Director: Saverio Costanzo
Cast: Adam Driver, Alba Rohrwacher, Roberta Maxwell
Length: 109 mins
Hungry Hearts, Italian director Saverio Costanzo’s newest feature, premiering today at the Venice Film Festival and competing for the main prize, the Golden Lion, starts out playful and energetic yet turns sour due to its dogmatic approach to gender dichotomy. The film chronicles the relationship between Mina (Alba Rohrwacher) and Jude (Adam Driver), who struggle to negotiate the right way to raise their son, mutual love dissolving into obsession and their life together turning into hell. Displaying excellent work by the actors, Hungry Hearts succumbs to the weakness of the narrative, rendering the film slightly tedious instead of thrilling.
Jude and Mina’s love story begins as a charming encounter, both of them getting locked in the same restaurant bathroom. Eventually we see a beautiful wedding, Jude singing a love song in Italian, and Mina looking truly angel-like. The couple become parents. If Mina seemed slightly worrying during her pregnancy – refusing to eat, to visit the doctors and severely trusting on her intuition – now she is paranoid, shielding the kid even from the sunlight. With Adam fretting over the health and safety of the child, Mina grows into a more and more intuitive creature, mystically refusing to see the fact, that, for example, the baby is simply not growing. The father smuggles ham and other kinds of meat to the baby’s diet and slowly realises that he cannot leave his son with Mina as she’s deep in denial and insists on keeping the child sheltered from the world outside, looking more demented as the days go by.
Costanzo claims that the aim behind this film was to simply tell the story of love and to look at these characters with tenderness, seeing as, in his opinion, there is no right or wrong in this situation. However, the framing of Hungry Hearts suggests otherwise. Set in a claustrophobic New York apartment, it portrays Mina as an obsessive New Age lunatic, responding to Adam’s arguments with weak statements about her feelings. Now, she is not insane – though Alba Rohrwacher’s fantastic acting bounces Mina in-between utter hopelessness and blind-eyed denial – she’s merely overprotective. Costanzo sees this clash between husband and wife as a struggle between tradition and modernity.
The script does not give enough weapons for Mina to stand on her own, and Costanzo’s claustrophobic framing renders her into a simple hysterical woman whose overbearing love for her child has turned into a dangerous obsession.

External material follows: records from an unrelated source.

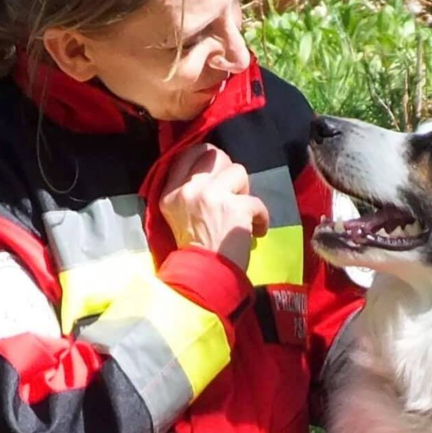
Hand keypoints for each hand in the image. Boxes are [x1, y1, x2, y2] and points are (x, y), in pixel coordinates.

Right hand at [159, 144, 269, 269]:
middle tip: (233, 195)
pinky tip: (255, 232)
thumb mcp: (177, 215)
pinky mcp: (235, 207)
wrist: (203, 279)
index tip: (219, 172)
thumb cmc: (193, 252)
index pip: (189, 153)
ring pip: (238, 171)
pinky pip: (257, 201)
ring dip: (245, 193)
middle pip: (215, 156)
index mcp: (170, 191)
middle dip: (229, 173)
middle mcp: (188, 189)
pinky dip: (261, 218)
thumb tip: (216, 171)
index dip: (208, 157)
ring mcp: (211, 196)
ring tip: (243, 215)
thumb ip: (189, 191)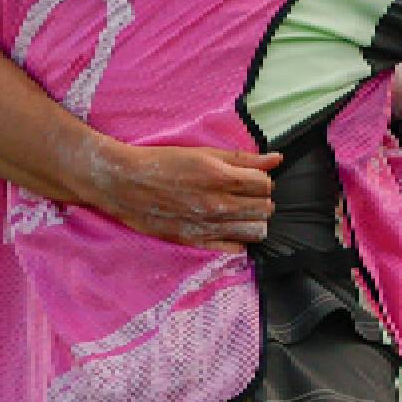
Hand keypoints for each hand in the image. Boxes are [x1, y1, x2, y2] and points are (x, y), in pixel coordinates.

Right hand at [80, 138, 281, 252]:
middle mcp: (219, 205)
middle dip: (260, 200)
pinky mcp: (196, 242)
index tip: (251, 179)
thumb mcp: (204, 153)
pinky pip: (235, 248)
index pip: (266, 185)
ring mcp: (209, 226)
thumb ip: (243, 159)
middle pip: (265, 209)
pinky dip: (238, 239)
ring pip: (256, 231)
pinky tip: (228, 228)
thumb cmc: (162, 162)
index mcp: (222, 178)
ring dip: (254, 220)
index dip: (262, 180)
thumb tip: (276, 159)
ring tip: (241, 212)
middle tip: (246, 195)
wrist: (125, 183)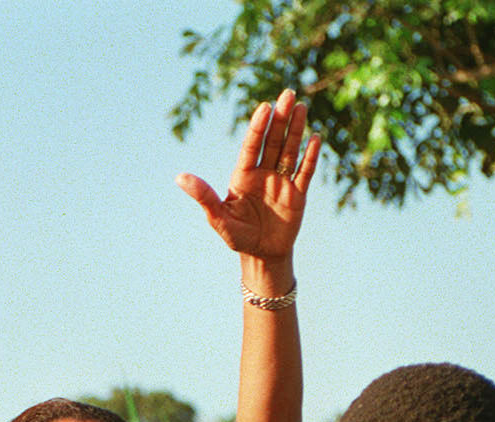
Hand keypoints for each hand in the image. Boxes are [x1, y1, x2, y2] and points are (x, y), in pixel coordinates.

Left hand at [178, 88, 319, 261]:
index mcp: (243, 176)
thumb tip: (179, 177)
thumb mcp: (218, 218)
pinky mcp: (298, 193)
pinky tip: (315, 139)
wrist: (262, 254)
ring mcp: (282, 181)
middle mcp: (263, 173)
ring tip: (300, 107)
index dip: (258, 127)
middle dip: (280, 119)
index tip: (264, 107)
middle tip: (287, 94)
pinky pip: (305, 171)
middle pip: (272, 141)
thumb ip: (203, 196)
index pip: (251, 146)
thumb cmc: (237, 236)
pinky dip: (310, 156)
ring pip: (289, 150)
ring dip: (296, 130)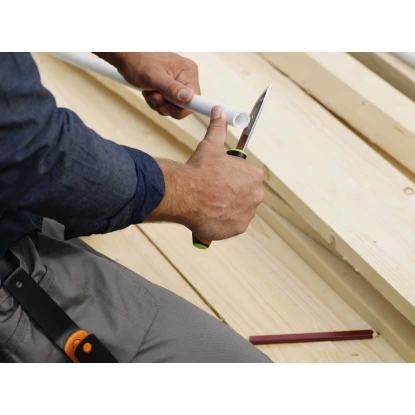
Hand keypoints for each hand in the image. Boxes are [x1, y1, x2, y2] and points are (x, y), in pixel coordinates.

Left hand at [94, 52, 199, 118]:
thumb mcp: (154, 77)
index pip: (195, 99)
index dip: (182, 109)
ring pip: (174, 106)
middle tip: (154, 95)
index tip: (166, 106)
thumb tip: (189, 98)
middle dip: (166, 105)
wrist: (126, 57)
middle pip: (184, 105)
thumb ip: (172, 88)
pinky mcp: (171, 86)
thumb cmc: (138, 61)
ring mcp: (178, 81)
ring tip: (150, 91)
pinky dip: (156, 101)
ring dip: (159, 103)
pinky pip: (168, 103)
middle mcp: (186, 76)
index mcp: (188, 71)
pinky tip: (150, 91)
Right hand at [147, 107, 264, 240]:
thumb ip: (218, 128)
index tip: (220, 178)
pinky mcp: (237, 229)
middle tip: (214, 190)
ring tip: (210, 202)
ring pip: (238, 210)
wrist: (188, 194)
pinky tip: (209, 214)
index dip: (232, 177)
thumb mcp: (211, 145)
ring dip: (227, 207)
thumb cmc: (201, 170)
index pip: (248, 176)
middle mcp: (256, 195)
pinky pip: (231, 224)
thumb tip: (219, 111)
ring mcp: (247, 214)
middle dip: (231, 193)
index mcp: (254, 176)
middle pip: (245, 194)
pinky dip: (222, 221)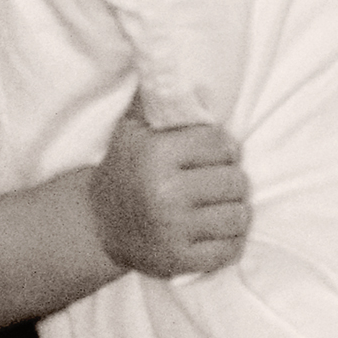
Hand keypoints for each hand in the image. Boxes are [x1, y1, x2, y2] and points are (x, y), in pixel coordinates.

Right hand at [88, 100, 251, 277]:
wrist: (99, 223)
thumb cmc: (125, 168)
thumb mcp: (131, 129)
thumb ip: (158, 102)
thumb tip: (186, 76)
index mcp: (156, 155)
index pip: (220, 144)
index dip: (224, 146)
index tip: (217, 152)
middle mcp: (165, 193)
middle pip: (234, 181)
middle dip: (232, 177)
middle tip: (219, 178)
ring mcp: (174, 231)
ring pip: (238, 216)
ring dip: (234, 209)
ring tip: (220, 203)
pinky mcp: (180, 261)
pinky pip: (229, 250)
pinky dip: (230, 239)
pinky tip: (215, 228)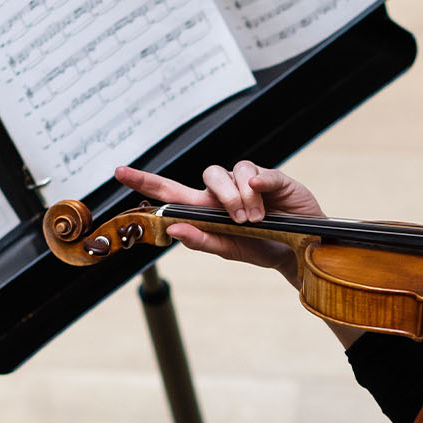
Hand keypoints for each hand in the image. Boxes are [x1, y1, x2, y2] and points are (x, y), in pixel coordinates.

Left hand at [114, 162, 324, 274]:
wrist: (302, 251)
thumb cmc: (263, 247)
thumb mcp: (231, 250)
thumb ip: (202, 241)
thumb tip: (173, 229)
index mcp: (207, 209)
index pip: (170, 191)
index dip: (145, 180)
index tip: (120, 172)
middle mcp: (224, 191)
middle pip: (207, 175)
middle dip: (220, 195)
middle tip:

However, I see the recycling of an overused cultural trope, that of women belonging to nature, purity and feeling, and men being rational, logical and pragmatic; Mina is chaos, and Adam is order. The script does not give enough weapons for Mina to stand on her own, and Costanzo’s claustrophobic framing renders her into a simple hysterical woman whose overbearing love for her child has turned into a dangerous obsession. This contrast is also prominent between daughter and mother-in-law (Roberta Maxwell), whose house stands for everything that Mina doesn’t believe in. Yet Mina’s reaction is simple: “I do not think this is a good place; I can feel it”. Obviously, Adam counters this statement with rationality.
What are we meant to think of Mina? Is she a caring mother or a delusional New Age hippy? Perhaps Adam is the one who’s wrong, refusing to see outside of narrow tradition-based logic? Sadly, the film does not give enough space for the debate, Adam’s position of logic and rationale being the only choice for the baby to survive. Mina’s obsession with the baby’s safety manifests through the ever-so-old trope of ‘mother knows best’, and that, according to this film, is the only argument needed. This clash of ideas climaxes in a grotesquely tragic finale, suggesting violence instead of dialogue.
Hungry Hearts has the potential to be a thrilling suspense drama, wielding a Hitchcock-worthy soundtrack studded with paranoia-inducing string passages, chilling cinematography and great work by the acting duet, but its plot does not provide enough space for constructive dialogue, resulting in yet another film about hysterical women on the verge of a nervous breakdown, not listening to wise advice from their husbands and thus creating tragedy around them.